A contrario un Sampaoli, dont j'estime que les compétences ne sont plus à prouver, s'est cassé les dents sur ses ambitions de jeu avec une Argentine en manque d'identité commune, malgré rien moins que Lionel Messi, dont je continue à penser qu'il est (et restera sans doutes) le meilleur joueur de l'histoire du foot, en tous cas son meilleur joueur offensif.
Donc je sais pas bien quoi penser de ce que fait Deschamps. Est-ce que son titre est le titre d'une équipe gagne-petit, destructrice, s'appuyant a minima sur les talents exceptionnels à sa disposition ? Oui, sans aucun doute. Et si c'est "de droite", alors sur le papier, le football de Deschamps est de droite, sans équivoque.
Est-ce qu'on peut espérer mieux en équipe de France pour autant ? J'ai tendance à penser que non, et qu'aucun sélectionneur français n'aurait le temps de conduire le processus long et pénible qui consisterait à inculquer une identité de jeu à cette équipe, voire idéalement à mettre en place des principes communs dès les sélections de jeunes comme ce sur quoi Bielsa et Sampaoli avaient pu s'appuyer avec le Chili, ou ce qu'a fait Tabarez avec l'Uruguay.
Parce que je crois que de base le processus serait long et pénible, parce que la base de joueurs idoines n'est pas là pour commencer, et qu'avec tout le talent dont on dispose, on reste sur une formation très individualisée sans réelle identité de jeu. Un Pogba par exemple à 25 ans n'est toujours pas capable de dicter le tempo d'un match alors qu'il a théoriquement tout ce qu'il faut pour devenir un vrai meneur (et qu'on en aurait bien besoin pour pouvoir ambitionner autre chose dans le jeu).
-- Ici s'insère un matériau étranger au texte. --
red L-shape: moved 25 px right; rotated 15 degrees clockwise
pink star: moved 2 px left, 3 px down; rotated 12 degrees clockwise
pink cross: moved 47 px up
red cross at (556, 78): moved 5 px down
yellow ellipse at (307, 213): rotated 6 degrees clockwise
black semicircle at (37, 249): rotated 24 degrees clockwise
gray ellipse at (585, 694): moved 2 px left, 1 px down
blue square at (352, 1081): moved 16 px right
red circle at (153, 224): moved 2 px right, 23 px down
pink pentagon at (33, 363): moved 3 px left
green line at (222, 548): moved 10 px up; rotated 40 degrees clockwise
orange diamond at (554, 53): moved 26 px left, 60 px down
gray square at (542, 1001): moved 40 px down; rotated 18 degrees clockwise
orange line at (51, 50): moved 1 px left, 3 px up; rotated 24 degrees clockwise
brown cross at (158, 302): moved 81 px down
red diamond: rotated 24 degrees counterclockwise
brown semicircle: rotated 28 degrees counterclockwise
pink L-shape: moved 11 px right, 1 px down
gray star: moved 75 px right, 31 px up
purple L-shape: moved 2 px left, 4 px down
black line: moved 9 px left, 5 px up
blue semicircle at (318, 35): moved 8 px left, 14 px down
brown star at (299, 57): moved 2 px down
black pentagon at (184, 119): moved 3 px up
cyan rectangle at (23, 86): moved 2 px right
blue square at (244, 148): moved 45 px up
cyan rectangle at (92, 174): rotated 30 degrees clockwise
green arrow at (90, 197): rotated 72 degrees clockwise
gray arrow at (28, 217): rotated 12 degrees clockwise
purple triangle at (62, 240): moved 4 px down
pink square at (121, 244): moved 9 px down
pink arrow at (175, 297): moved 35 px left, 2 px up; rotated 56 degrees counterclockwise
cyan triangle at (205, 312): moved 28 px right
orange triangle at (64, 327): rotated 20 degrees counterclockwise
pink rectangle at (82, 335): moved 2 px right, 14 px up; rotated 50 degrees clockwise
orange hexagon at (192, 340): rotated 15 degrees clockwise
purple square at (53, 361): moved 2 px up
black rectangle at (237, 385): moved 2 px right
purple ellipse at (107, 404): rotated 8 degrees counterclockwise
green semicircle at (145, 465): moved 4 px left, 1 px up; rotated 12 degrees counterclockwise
Parce qu'ensuite, quoi que semblent en dire les critiques récurrentes sur l'esthétique et la manière des matchs de l'EDF de Deschamps, je pense qu'il y a en France, à tous les étages, beaucoup plus d'exigence envers les résultats qu'envers la façon dont on s'y prend pour les obtenir, et que les résultats médiocres qui découleraient probablement, au moins dans un premier temps, d'un processus de mise en place d'une identité de jeu plus ambitieuse et "positive" ne seraient pas acceptés.
Je dis pas que c'est nécessairement mieux ailleurs d'ailleurs, mais pour parler de ce que je connais, pour moi le contexte est très défavorable chez nous. Nous sommes probablement plus le pays de Georges Boulogne que celui d'Albert Batteux et de José Arribas.
Appelle-moi pessimiste.
Le foot de Deschamps m'emmerde, mais on peut pas lui reprocher de ne pas savoir ce qu'il fait et de ne pas arriver au but. Est-ce que c'est la "chatte" qu'on lui reprocherait presque d'avoir, ou est-ce que c'est juste qu'il sait ce qu'il peut faire dans la mesure de ses moyens ? Et à quel point c'est de gauche ou de droite, ça, de savoir fabriquer une équipe qui atteint ses objectifs en jouant à la mesure de ses moyens, quelle que soit la façon dont elle y parvient ? Est-ce que c'est pas quand même un petit peu de gauche de savoir valoriser les qualités de charbonneurs de joueurs comme Kanté et Matuidi ? Je suis pas tout à fait capable de répondre "non" sans le moindre doute à cette question."